Preet Bharara Explains Why He Let Wall Street Bank Executives Avoid Prison
Authored by Mike Krieger via Liberty Blitzkrieg blog,
Recently dismissed U.S. Attorney for the Southern District of New York, Preet Bharara, is suddenly being celebrated as an aggressive warrior in the fight against Wall Street corruption.
Really? You could’ve fooled me. Perhaps I was in a coma when a string of big bank executives were arrested and sent to prison.
No, what actually happened is one of the most powerful attorneys in the nation came up with a mealy-mouthed, cowardly rationale for why he let these financial thieves off the hook.
Crain’s reports:
Bharara was nowhere to be found when it came to charging the top executives whose actions led to the collapse of Lehman Brothers, Merrill Lynch and AIG, and who made all manner of misleading statements to cover up how sick their firms were. Goldman Sachs executives sold institutional investors a mortgage-backed security that sales staffers described as “one shitty deal.”Where was Bharara when it mattered most?
We don’t have to wonder for too long because the prosecutor explained his actions—or lack thereof—at a Crain’s forum three years ago. Bharara said at the time that he didn’t think he could win a case against Wall Street top dogs because they had hired advisers assuring them what they were doing was legal.

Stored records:
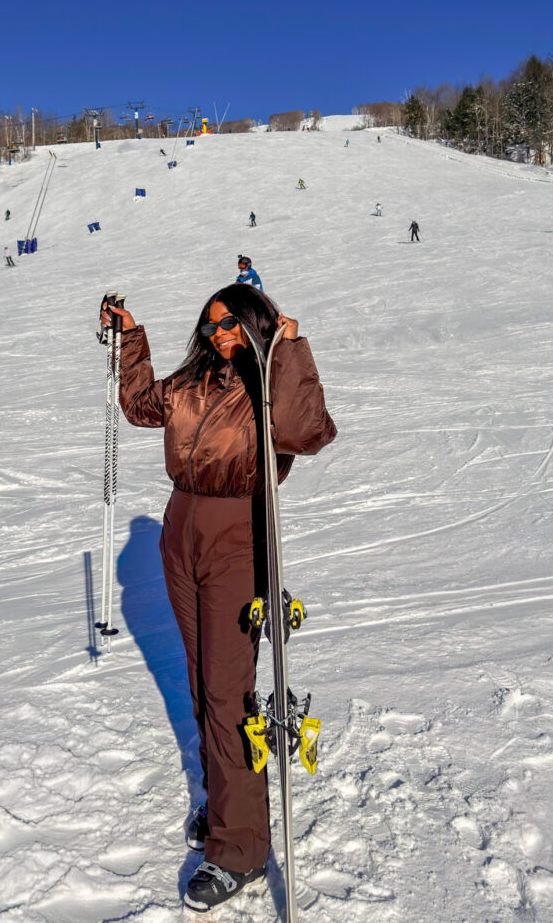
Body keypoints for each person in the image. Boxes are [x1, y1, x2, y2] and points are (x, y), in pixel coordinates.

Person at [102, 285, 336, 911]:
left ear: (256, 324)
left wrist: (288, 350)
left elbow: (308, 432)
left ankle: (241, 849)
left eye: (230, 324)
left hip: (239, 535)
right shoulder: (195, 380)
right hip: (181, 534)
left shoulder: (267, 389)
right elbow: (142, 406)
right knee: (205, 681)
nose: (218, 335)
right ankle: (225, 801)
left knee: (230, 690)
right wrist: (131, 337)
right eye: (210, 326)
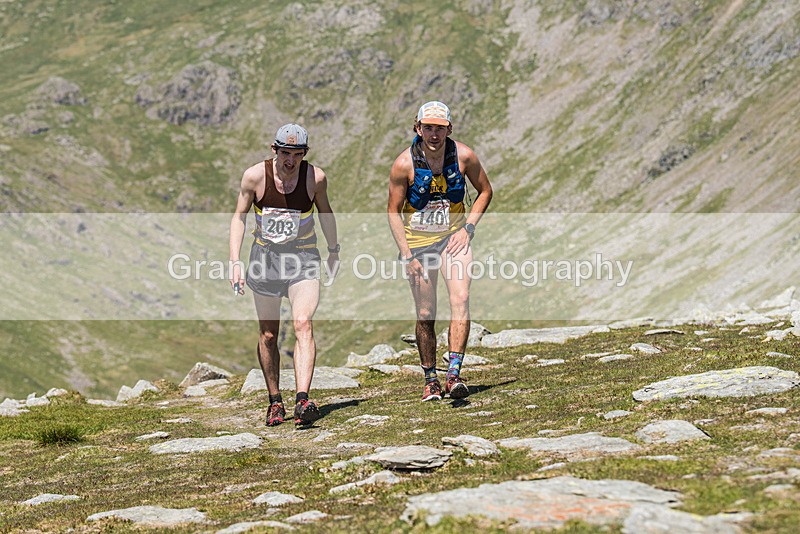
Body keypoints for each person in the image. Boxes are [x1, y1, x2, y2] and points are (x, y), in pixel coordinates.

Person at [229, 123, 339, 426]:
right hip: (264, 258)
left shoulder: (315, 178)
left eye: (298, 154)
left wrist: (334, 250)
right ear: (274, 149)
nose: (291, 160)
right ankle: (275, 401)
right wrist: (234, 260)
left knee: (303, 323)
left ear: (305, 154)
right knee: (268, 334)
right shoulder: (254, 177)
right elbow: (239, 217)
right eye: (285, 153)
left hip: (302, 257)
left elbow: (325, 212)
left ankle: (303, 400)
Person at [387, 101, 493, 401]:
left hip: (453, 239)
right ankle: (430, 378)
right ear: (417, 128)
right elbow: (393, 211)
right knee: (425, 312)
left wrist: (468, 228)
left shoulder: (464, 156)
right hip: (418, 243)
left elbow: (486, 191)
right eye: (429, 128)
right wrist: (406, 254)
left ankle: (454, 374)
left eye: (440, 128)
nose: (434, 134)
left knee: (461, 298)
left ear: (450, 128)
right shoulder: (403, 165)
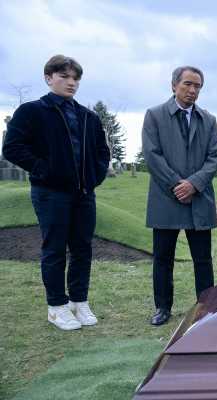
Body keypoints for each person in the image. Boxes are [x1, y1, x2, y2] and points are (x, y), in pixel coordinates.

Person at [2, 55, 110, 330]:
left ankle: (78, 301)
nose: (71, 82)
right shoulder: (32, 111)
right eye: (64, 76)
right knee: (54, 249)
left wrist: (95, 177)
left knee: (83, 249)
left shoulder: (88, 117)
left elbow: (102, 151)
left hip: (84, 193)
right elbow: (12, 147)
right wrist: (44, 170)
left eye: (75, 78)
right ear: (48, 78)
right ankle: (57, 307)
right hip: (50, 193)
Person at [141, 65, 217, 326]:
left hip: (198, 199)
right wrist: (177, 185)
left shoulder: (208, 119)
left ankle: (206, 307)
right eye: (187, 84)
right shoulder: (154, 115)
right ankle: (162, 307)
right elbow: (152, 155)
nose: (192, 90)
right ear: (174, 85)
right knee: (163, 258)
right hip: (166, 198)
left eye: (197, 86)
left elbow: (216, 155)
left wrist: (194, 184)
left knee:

What is needed: In the post about Preet Bharara, what reason did Bharara give for doubting he could win a case against Wall Street's top executives? Work only from the post about Preet Bharara and leave the entries aside.

Output of the exercise: He said they had hired advisers who assured them that what they were doing was legal.